Rebecca Yuste

Rebecca Yuste

Rebecca entered Columbia’s PhD program in the Fall of 2019. Her dissertation, “Animal, Vegetable, Mineral: Designing Nature in Enlightenment Mexico” is advised by Prof. Barry Bergdoll. In it, she examines how the natural world was theorized, represented, and constructed, tracing the entangled relationship between environment, science and art in the Enlightenment Americas.

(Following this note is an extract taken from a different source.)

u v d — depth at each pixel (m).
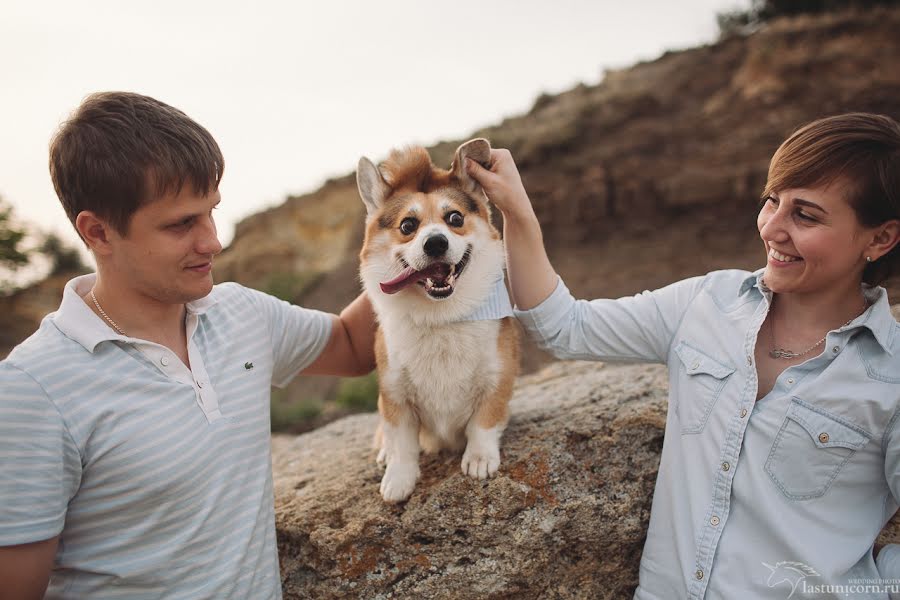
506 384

Rebecca has held internships at the Princeton University Art Museum, the Norman Foster Foundation and the Whitney Museum of American Art. In 2021, she served as the Writer in Residence at the Institute for Studies on Latin America Art (ISLAA), where she worked with the Cesar Paternosto Archive. In 2022-2023 she was the Rockefeller Brothers Curatorial Fellow at the Hispanic Society of America. Her research has been supported by the Temple Hoyne Buell Center for the Study of American Architecture, the Lee MacCormick Edwards Charitable Foundation, and the Mellon Foundation. She has presented at the Society of Architectural Historians Annual Conference (2024, 2025), the Association of Historians of Nineteenth-Century Art Graduate Conference (2024), and the Cambridge-Columbia Symposium (2023, 2024), where she also served as student coordinator.  Her research has been published by ISLAA and the Museum of Modern Art, and she has an essay forthcoming in West 86th. Rebecca holds an A.B magna cum laude in Art and Archaeology from Princeton University, where she won the Frederick Barnard White Prize in Architecture.